What to do.
**1.** In the forum thread about keeping tetras in an Iwagumi tank, which fish has liljaime always chosen for Iwagumi tanks?
**2.** Continue the forum thread about keeping tetras in an Iwagumi tank from its last line.
START Text section
Tetras are not fish that will naturally swim out in the open unless they want to be eaten. They live in thickly covered areas and look best that way.


----------



## Smeagol (Mar 4, 2013)

Okay, I think I see your point. In any case, thanks, you've given me lots to think about.... I'm really struggling with how to lay out my new 55g. I like the stark simple look of Iwagumi, but I REALLY want to keep tetras.... guess it's back to the drawing board.


----------



## JerSaint (Oct 22, 2012)

Check this journal out. Mixing styles can really work out nicely.
http://www.plantedtank.net/forums/showthread.php?t=345610&highlight=dutchagumi


----------



## liljaime (Aug 25, 2013)

ive always gone with rasboras for iwagumi tanks they school well stay small and dont seem to mind higher light levels


----------



## Solcielo lawrencia (Dec 30, 2013)

Smeagol said:


> Okay, I think I see your point. In any case, thanks, you've given me lots to think about.... I'm really struggling with how to lay out my new 55g. I like the stark simple look of Iwagumi, but I REALLY want to keep tetras.... guess it's back to the drawing board.
END Text section
START Extracted material
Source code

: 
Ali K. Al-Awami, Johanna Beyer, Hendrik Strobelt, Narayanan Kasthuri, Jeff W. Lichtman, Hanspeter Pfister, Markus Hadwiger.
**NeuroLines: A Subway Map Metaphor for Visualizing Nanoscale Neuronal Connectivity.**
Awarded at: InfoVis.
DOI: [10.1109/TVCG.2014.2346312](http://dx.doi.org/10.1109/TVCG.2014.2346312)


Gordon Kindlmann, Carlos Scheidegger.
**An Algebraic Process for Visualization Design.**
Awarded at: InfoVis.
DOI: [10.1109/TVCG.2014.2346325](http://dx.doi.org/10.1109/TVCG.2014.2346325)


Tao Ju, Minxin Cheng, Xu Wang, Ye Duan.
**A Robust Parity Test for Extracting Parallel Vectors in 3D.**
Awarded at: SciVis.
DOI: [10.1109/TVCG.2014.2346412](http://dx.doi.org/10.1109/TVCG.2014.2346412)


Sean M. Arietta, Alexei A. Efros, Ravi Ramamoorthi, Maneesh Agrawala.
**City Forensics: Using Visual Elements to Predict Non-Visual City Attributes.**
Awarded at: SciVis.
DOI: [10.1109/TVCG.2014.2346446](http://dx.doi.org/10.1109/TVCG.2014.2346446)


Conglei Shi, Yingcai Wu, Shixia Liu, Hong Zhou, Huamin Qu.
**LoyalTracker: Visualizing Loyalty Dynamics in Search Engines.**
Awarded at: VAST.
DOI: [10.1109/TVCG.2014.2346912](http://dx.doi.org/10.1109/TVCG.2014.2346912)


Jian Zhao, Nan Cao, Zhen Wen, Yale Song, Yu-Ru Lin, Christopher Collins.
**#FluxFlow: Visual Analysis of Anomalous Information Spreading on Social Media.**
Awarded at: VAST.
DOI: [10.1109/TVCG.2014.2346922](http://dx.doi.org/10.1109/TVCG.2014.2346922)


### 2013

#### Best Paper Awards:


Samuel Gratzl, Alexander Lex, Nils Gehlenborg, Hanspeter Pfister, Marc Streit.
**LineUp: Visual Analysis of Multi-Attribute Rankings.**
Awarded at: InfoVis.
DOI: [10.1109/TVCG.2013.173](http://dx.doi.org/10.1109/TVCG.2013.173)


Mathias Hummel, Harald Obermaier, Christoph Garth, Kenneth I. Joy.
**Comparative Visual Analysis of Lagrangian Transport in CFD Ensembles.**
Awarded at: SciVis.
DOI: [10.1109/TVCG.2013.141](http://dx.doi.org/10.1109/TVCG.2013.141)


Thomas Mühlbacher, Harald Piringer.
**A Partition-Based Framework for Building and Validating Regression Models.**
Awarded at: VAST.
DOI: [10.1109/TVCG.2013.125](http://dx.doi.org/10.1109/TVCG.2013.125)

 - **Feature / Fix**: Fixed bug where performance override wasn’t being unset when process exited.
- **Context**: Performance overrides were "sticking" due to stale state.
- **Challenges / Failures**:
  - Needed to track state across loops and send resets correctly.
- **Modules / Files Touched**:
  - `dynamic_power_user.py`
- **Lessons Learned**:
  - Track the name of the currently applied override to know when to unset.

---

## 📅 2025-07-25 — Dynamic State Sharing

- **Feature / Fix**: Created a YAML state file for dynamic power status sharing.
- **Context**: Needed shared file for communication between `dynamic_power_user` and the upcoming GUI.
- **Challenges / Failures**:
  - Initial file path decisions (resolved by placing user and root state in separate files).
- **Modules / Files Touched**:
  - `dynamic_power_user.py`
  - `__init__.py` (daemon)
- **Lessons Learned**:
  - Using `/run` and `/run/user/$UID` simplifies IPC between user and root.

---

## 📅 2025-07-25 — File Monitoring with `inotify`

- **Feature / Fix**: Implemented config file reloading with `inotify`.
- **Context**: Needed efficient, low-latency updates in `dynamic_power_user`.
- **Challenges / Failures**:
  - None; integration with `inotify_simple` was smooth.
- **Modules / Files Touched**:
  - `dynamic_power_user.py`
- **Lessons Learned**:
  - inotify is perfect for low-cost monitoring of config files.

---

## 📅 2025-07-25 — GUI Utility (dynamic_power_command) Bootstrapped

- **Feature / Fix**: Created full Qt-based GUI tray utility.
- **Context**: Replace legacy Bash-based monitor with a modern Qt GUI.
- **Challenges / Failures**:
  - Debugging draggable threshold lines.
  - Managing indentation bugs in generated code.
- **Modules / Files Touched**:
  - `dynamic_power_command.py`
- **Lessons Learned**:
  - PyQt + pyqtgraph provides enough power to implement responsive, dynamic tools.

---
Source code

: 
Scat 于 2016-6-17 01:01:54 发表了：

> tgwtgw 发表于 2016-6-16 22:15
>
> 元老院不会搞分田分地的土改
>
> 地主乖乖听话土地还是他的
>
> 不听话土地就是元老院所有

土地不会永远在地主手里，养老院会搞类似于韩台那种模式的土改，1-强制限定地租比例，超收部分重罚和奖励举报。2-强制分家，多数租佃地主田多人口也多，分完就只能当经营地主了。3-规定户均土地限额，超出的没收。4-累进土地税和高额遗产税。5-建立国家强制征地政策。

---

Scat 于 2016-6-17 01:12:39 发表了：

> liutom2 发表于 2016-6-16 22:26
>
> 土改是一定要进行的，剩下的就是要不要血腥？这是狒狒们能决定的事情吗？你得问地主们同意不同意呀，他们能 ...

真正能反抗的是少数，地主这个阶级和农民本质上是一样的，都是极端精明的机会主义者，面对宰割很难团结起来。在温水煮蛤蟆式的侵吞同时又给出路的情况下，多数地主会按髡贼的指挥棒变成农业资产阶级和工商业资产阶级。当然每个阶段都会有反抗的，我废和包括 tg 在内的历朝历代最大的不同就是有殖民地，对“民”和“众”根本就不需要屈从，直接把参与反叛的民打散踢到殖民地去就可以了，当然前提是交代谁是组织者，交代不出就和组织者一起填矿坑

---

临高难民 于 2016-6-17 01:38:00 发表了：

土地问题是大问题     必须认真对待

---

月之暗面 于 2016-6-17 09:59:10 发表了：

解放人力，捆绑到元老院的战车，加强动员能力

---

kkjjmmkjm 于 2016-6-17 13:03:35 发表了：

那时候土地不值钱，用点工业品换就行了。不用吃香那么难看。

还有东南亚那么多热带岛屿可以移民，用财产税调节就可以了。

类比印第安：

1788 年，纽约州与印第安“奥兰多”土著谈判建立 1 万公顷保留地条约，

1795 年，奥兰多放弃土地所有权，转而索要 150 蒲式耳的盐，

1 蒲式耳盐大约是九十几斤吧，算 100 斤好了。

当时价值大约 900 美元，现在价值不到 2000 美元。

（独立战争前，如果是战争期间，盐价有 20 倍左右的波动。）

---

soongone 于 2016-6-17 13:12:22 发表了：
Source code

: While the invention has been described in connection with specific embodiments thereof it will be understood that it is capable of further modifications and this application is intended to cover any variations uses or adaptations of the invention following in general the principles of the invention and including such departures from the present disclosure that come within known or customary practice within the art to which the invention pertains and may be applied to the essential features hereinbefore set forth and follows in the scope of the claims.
END Extracted material
Written responses.
**1.** Rasboras.

**2.**
I totally understand. I really wanted to keep green neons in the iwagumi I'm planning but they just wouldn't work, even if the lighting was reduced. It's just too much open space for them to feel comfortable. They look best protected by plants and wood which is why I'm creating another tank just for them.


----------



## AquaJedi (Feb 10, 2014)

I'd say if you want to have an iwagumi layout with rock hardscape and carpeted foreground plants and tetras, go with it. If you want to provide some sense of cover, add some duckweed or other small floating plants. You won't be the first or the last to do it. Good luck and keep us posted.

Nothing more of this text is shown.